Problem description |
Extend the passage on Tina Fey's Sarah Palin sketch for Saturday Night Live, starting after its final sentence.

Viewers speculated who would play Palin on SNL during the run up to the November 4 presidential election. Days before the broadcast of the sketch, SNL executive producer Lorne Michaels said "there are [ongoing] discussions" about Fey playing Palin. On September 13, 2008, NBC announced that Fey would appear in the thirty-fourth-season premiere.

=="A Nonpartisan Message from Governor Sarah Palin & Senator Hillary Clinton"==
The first sketch, "A Nonpartisan Message from Governor Sarah Palin & Senator Hillary Clinton," aired during the thirty-fourth season premiere of SNL on September 13, 2008. The sketch starred Tina Fey and Amy Poehler as Palin and Clinton respectively. Fey, the series' former head writer and repertory player, made her third appearance on the series since officially leaving SNL in 2006 to work on 30 Rock, a series which she created. The sketch was written by head writer and Weekend Update anchor Seth Meyers with added jokes by Poehler and Fey. A famous line from the sketch, "I can see Russia from my house." was written by SNL producer Mike Shoemaker.

Poehler and Fey are featured in a fictional speech playing New York Senator Hillary Rodham Clinton and Alaskan Governor Sarah Palin, respectively. The pair discuss the presence of sexism in the 2008 United States presidential election, and the differences between Palin and Clinton. Governor Palin was the Republican Party vice-presidential nominee and Senator Clinton was a contender for the Democratic Party presidential nomination. Through the course of the message, Palin tries to present herself as the candidate for the job, and Clinton gets progressively more and more disgusted at Palin's sudden rise to fame as John McCain's running mate, despite her background. It also features references to Clinton's campaign.

Information supplied |
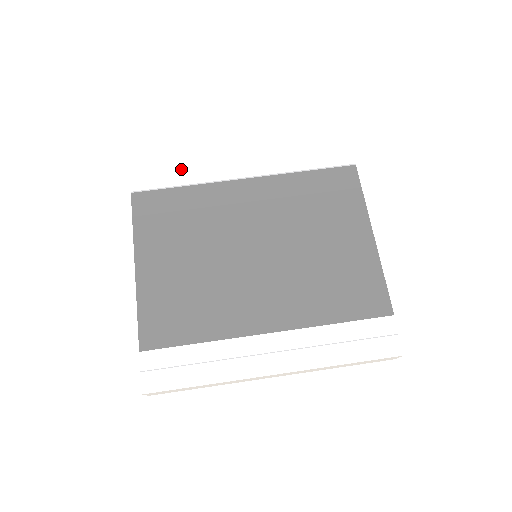
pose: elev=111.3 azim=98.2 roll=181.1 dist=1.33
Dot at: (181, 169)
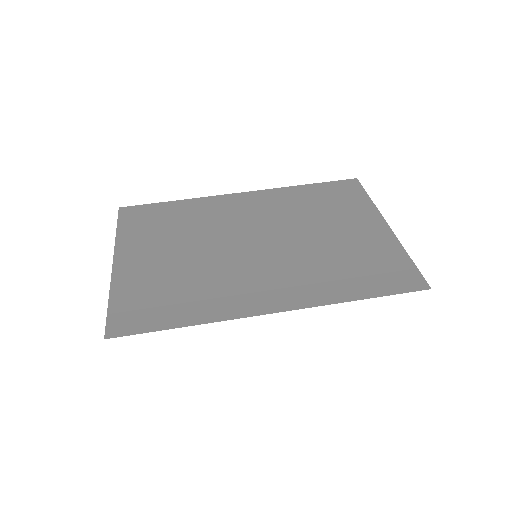
Dot at: occluded
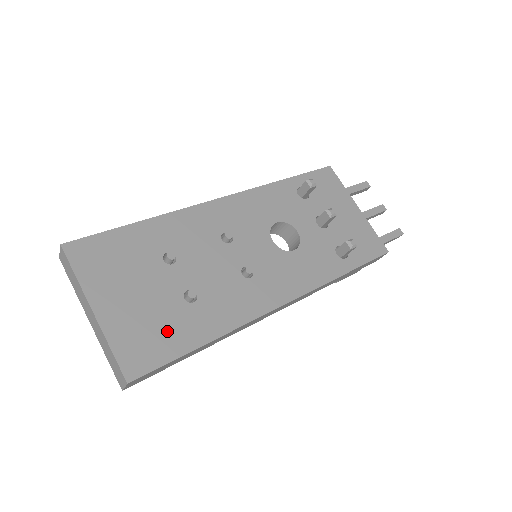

Task output |
===Reaction===

====Critical reception====
The sketch was well received by critics. Erin Fox of TV Guide wrote that Tina Fey "nails [Sarah] Palin's mannerisms and accent. [Amy] Poehler is amazing as Hillary [Clinton]; her timing is better than ever. My favorite line was Tina saying 'I can see Russia from my house!'" Fox added that "this was a much anticipated and hoped-for pairing and we got it!" Annie Wu of TV Squad thought that Fey's "impression wasn't perfect but it was more accurate than Amy Poehler's Hillary Clinton, which [she] still find[s] incredibly off." Wu added that "the mugging for the camera was absolutely hilarious." James Poniewozik of Time Magazine wrote that "Fey's Palin was perfectly good enough" and that "the skit itself did a good job of what SNL—which has lately cultivated a strong set of female comics—tried hard to do through Hillary's campaign, which is try to address sexism without either simply going for the easy stereotypes or letting female candidates off the hook." The Huffington Posts reviewer wrote that "Fey bears a striking resemblance to Palin and nailed the candidate's distinctive accent."

====Palin's response====
When asked how she felt about Fey's portrayal, Palin herself replied, "I watched with the volume all the way down and I thought it was hilarious... I didn't hear a word she said, but the visual was spot on." Palin "and the press corps watched the sketch in the back of her plane, laughing at Tina and Amy's satirical take on the two politicians," and Palin later claimed that she had once dressed up as Fey for Halloween. However, Carly Fiorina, a spokeswoman for the John McCain campaign argued that the sketch portrayed Hillary Clinton as "very substantive," but Fiorina thought, in the case of Sarah Palin, that she was portrayed as "totally superficial." Fiorina thought the sketch was "disrespectful in the extreme" and "sexist."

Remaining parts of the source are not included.